Garfield dances are renowned throughout the city. They are known to be the most crackin’ dances in the district, where students can get loose and get low, without fear of excessive administrative ridicule. And while they’re regulated and chaperoned (all school rules still apply…), students basically have the liberty to dance however they choose. But on Friday the 13th, Garfield threw what could be the worst dance in recorded school history.

It started well enough: A couple hundred students flocked to the Experience Music Project, the location of our ill-fated Tolo. Rumors of stricter dance regulations and wristbands had been circulating the halls for weeks, casting a shadow over the otherwise giddy mood that accompanies every dance. Many students had been discouraged from going, so my posse and I were pleasantly surprised to note the size of the line when we pulled up. My ridiculous shoes weren’t even bothering me yet.

But upon entering the dance at approximately nine thirty-five, the frightening rumors proved themselves true when purple and white plastic wristbands were slapped on my arm by a rather smug-looking chaperone. “Try and keep this on, ‘mmkay sweetie?” she sneered. I had been reassured by my peers that this dance would be the same as all the others, and the new dancing regulations were merely a way for the administration to soothe a recent riot from the PTSA, who made a stir about the atrocity of “freak dancing.” I assumed that the rules would merely ban the freaking extremes, such as writhing on the floor or groping your partner’s genitals, acts that I am either physically incapable of performing or would never do in public. So I grabbed my boo and hit the floor, ready to partake in some good old getting’ low. But before we even touched, I felt a tap on my shoulder.

“We don’t dance like that here,” said a motherly-looking chaperone. “Please extend your arm.” And with that, our wristbands were snipped.

From that point on, my peers and I watched in dismay as our dance started to feel and look more like a rave. As the DJ bumped the Cha-Cha-Slide and some techno classics, I felt like I wasn’t at a Garfield dance, but back in middle school. What was once bump ‘n’ grind and sexiness became flailing limbs and awkwardness.

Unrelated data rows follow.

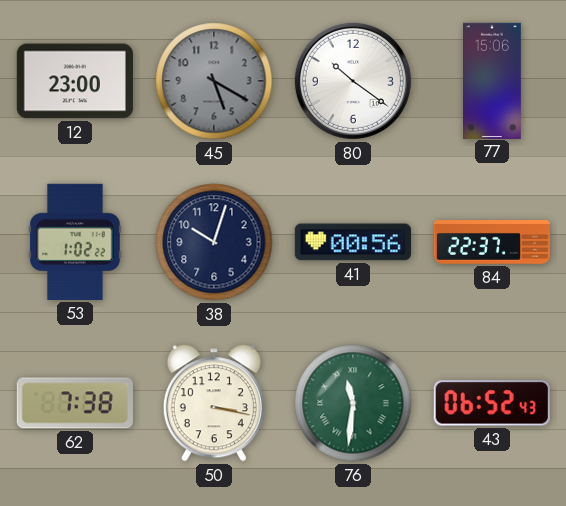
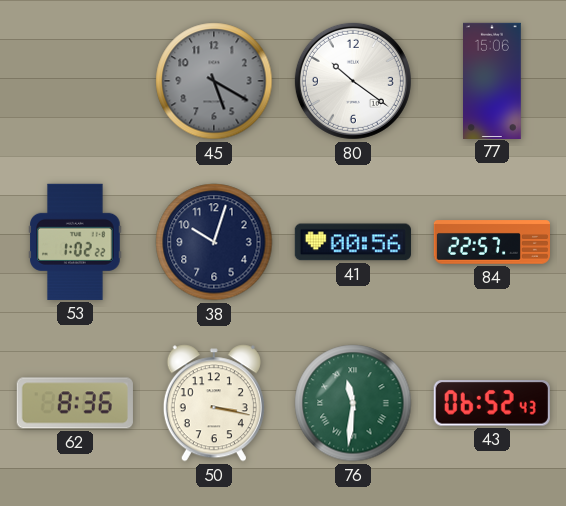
12: 23:00 -> none
84: 22:37 -> 22:57
62: 7:38 -> 8:36
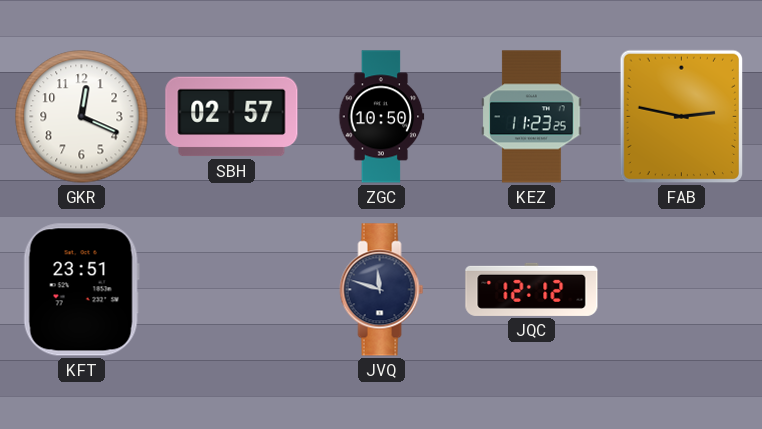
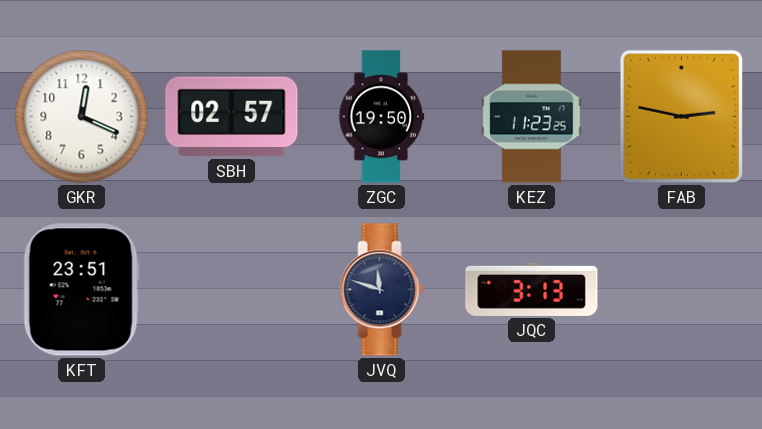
ZGC: 10:50 -> 19:50
JQC: 12:12 -> 3:13
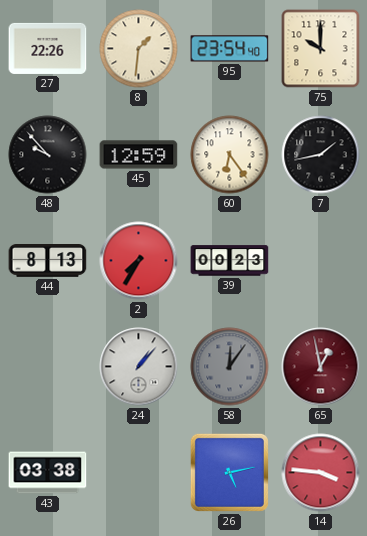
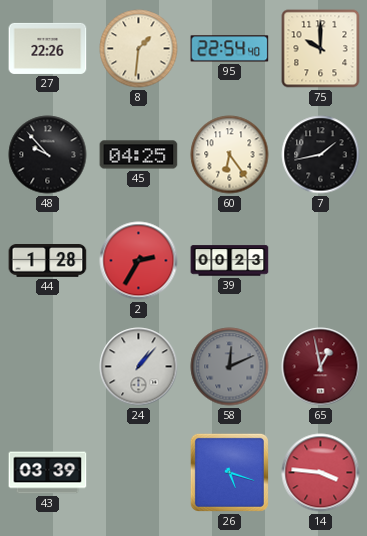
95: 23:54 -> 22:54
45: 12:59 -> 04:25
44: 8:13 -> 1:28
2: 7:35 -> 2:35
58: 12:06 -> 12:11
43: 03:38 -> 03:39
26: 5:13 -> 5:18
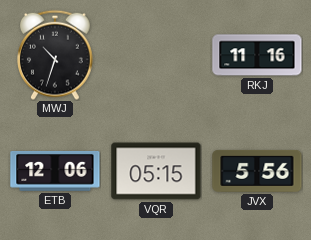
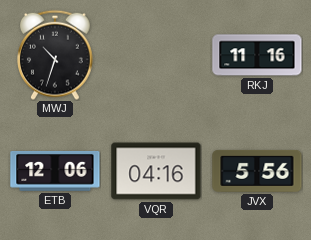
VQR: 05:15 -> 04:16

I did manage to evade the chaperones and Ms. Woods for most of the dance and get a few good dance sessions in. The hide-and-seek dynamic of chaperone and student added a new thrill to the atmosphere; it was like playing fugitive.

But leaving the dance, I felt overwhelmed with embarrassment.

Does this crackdown on all things freak-worthy mean the resignation of Garfield’s crown of School with the Bombest Dances? Are we about to lose our well-earned and deserved reputation of filthiness? Are we destined to resemble the schools that we take pride in being different from and better than?

My school pride is on the line here. It’s sad that one depressing Tolo experience makes me question the coolness of my school.

By cutting my wristband, the chaperone also cut my cockiness and ego. I will now have trouble looking an Eastsider in the eye and implying that we are cooler than them.

But hey, at least we’re still good at basketball.

One Response to “No Freaking Way”

  1. Rebecca says:

    Why don’t the administrators just tell us exactly HOW we can dance and what type of dance they want to us to dance? I mean, if they want to not grind our rear-ends on someone’s crotch, they should tell the DJ’s to play music that’s the opposite of how we dance. They might as well just get a large record-player and make us waltz, Foxtrot, and slow-dance with “1, 2, 3, 4, 1, 2, 3, 4, follow my feat, I’ll lead” type of dancing. Or they should just tell us “okay kids, two types of dancing will be allowed: ‘Heads, Shoulders, Knees and Toes’, and ‘The Hokey Pokey’!” That would be a lot more helpful than telling us “no, no dancing like how you want to dance”. Except at Prom, we should just be allowed to freakdance as dirty as we want –come on, how much can they punish us if over 400 of the seniors who are graduating are freakdancing at prom? They won’t have any graduates at the graduation if they expell all of us. HA! HA! (GO BEAVERS!)